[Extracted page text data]
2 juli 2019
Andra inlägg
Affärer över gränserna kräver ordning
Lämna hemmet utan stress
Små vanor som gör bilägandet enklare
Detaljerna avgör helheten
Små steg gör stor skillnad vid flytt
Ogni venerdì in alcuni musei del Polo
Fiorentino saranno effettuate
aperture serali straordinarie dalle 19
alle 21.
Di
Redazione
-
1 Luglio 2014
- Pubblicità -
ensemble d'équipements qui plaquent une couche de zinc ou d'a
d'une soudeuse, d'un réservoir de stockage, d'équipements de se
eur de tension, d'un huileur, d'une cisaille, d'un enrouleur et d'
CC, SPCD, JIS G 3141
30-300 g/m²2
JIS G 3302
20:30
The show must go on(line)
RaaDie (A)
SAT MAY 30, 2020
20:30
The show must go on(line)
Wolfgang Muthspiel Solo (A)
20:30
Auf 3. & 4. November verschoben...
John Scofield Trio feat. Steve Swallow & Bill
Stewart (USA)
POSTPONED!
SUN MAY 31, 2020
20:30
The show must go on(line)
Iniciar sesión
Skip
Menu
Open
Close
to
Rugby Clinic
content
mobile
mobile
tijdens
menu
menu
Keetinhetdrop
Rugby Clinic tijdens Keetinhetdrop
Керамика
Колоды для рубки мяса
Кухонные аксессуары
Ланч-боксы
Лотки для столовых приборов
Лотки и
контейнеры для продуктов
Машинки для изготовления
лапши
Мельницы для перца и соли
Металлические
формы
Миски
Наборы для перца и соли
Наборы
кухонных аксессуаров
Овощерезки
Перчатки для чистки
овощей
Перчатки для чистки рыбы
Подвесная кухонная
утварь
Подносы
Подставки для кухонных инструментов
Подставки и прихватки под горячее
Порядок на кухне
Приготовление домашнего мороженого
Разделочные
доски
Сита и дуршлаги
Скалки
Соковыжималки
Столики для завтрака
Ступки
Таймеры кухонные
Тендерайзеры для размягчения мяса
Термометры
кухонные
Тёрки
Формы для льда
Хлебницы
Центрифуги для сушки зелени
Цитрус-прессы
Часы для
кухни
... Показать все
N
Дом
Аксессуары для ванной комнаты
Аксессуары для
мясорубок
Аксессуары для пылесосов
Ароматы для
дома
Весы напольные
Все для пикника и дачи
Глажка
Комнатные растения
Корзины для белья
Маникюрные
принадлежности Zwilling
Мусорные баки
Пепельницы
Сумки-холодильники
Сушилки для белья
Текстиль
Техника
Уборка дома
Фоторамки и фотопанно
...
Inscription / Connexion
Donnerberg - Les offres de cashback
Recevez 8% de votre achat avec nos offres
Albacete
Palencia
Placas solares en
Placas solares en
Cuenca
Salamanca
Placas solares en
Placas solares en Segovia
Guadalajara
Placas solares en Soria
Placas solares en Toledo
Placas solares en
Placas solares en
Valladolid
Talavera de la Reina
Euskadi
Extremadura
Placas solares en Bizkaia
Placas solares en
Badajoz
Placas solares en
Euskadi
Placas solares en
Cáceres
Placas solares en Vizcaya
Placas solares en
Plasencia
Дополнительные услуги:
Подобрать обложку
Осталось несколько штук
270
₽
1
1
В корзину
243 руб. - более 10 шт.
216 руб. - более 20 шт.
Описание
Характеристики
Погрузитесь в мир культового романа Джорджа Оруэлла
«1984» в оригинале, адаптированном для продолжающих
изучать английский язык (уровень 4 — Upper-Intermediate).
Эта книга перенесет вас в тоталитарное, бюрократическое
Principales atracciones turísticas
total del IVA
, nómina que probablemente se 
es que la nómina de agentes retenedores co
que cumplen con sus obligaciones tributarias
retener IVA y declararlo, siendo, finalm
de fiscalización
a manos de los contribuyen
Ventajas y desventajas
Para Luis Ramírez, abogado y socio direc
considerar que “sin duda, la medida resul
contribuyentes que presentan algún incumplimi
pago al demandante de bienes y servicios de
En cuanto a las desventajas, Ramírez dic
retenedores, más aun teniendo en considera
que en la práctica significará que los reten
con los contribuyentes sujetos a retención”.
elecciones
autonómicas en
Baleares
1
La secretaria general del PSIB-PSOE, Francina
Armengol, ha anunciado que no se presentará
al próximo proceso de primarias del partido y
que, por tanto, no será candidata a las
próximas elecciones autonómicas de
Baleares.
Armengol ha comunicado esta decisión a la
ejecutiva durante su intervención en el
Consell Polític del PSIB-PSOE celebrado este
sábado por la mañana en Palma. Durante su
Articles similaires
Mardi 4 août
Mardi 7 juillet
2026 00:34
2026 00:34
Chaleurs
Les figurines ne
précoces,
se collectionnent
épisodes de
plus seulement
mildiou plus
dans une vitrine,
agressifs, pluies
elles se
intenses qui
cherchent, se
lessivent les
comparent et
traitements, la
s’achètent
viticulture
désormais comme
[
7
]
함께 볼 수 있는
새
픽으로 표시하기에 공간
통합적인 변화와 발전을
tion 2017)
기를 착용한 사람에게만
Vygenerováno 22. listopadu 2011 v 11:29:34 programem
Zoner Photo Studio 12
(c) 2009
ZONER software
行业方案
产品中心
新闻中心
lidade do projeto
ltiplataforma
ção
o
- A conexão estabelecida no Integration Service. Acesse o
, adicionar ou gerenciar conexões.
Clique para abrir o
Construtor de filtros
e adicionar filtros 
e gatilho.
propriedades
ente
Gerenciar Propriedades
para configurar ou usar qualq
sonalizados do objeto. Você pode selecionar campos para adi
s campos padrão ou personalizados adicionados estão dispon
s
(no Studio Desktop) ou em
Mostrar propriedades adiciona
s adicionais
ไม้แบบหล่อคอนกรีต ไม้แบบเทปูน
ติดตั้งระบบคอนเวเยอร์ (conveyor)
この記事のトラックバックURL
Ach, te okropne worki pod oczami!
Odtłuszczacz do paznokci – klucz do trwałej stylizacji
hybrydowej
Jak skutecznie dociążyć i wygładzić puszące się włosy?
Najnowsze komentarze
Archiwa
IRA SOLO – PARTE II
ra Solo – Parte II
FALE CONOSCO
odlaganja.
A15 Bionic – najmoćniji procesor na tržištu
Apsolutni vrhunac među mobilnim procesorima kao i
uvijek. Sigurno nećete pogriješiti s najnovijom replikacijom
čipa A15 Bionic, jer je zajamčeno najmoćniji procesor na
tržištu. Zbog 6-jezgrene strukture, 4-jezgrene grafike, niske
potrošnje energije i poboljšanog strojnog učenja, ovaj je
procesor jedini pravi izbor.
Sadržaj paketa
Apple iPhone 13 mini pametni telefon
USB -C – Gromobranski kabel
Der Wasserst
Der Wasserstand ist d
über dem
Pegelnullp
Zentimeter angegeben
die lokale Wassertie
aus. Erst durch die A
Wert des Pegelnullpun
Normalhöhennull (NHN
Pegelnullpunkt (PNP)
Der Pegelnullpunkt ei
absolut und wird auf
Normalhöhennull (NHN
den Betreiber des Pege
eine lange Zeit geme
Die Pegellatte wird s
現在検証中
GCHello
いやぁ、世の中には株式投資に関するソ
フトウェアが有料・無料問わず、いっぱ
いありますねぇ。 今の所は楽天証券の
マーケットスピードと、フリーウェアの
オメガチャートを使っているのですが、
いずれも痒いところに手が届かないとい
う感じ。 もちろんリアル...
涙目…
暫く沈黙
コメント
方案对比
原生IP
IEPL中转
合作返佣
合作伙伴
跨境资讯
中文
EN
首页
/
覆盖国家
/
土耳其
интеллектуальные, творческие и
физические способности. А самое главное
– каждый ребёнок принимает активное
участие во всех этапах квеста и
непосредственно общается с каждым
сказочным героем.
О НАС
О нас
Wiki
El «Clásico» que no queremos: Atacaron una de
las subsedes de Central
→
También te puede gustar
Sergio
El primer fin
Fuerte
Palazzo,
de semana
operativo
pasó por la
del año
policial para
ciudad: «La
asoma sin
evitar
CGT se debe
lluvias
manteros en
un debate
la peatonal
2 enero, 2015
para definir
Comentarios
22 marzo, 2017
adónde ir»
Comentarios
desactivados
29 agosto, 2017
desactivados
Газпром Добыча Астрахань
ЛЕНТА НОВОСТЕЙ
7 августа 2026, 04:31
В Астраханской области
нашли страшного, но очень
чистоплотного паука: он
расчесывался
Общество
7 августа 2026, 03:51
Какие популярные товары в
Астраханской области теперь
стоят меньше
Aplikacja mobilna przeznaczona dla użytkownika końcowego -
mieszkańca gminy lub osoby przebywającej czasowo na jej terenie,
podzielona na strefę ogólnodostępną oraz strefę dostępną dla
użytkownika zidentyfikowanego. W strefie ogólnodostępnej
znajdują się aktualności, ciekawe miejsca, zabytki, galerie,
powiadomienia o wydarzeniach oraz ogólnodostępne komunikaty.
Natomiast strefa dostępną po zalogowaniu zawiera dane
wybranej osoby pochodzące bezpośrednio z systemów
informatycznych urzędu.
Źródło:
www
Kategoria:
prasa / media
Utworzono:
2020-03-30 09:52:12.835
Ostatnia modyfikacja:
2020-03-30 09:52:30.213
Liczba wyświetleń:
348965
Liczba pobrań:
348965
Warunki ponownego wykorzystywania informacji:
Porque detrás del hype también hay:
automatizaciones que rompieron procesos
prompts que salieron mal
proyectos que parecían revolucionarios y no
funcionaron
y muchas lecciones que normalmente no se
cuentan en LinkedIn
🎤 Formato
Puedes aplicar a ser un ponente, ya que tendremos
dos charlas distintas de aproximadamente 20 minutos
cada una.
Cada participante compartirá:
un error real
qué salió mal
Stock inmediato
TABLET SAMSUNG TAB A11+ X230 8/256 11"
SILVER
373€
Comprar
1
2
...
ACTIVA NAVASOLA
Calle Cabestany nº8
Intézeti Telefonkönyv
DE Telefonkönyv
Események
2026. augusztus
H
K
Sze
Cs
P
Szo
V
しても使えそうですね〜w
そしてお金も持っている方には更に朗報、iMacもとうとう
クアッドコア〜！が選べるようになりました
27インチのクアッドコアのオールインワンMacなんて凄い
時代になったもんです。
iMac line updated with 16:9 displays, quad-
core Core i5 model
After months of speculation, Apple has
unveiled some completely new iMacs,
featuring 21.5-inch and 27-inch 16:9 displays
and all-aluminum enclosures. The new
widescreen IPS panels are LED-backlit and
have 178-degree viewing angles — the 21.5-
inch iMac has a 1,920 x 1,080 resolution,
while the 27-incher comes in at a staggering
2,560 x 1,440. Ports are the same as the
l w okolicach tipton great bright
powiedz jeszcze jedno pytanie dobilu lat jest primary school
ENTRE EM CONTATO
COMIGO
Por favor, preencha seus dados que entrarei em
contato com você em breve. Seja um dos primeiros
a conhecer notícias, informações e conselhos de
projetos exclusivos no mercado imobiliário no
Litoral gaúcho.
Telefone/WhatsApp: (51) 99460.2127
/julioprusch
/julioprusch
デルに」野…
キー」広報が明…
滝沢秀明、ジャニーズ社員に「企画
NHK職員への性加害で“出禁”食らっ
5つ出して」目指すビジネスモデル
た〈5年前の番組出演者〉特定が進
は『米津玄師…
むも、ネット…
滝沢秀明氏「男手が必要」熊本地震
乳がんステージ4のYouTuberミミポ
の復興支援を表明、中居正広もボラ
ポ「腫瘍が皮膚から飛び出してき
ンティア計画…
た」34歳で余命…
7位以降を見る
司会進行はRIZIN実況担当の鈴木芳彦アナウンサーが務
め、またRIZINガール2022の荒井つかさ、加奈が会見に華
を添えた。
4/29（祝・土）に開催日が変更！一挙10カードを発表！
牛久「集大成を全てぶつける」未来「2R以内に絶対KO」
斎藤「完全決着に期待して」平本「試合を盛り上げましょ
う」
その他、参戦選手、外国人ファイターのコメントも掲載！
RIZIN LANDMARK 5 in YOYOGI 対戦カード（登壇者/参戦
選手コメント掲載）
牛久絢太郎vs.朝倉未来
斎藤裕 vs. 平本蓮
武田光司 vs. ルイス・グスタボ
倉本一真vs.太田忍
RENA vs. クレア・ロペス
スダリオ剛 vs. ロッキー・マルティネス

* [TASK BRIEF]: If a line in the records contains the word "перца", copy it out.

* [SOLUTION FOR THIS EXERCISE]:
Мельницы для перца и соли
Наборы для перца и соли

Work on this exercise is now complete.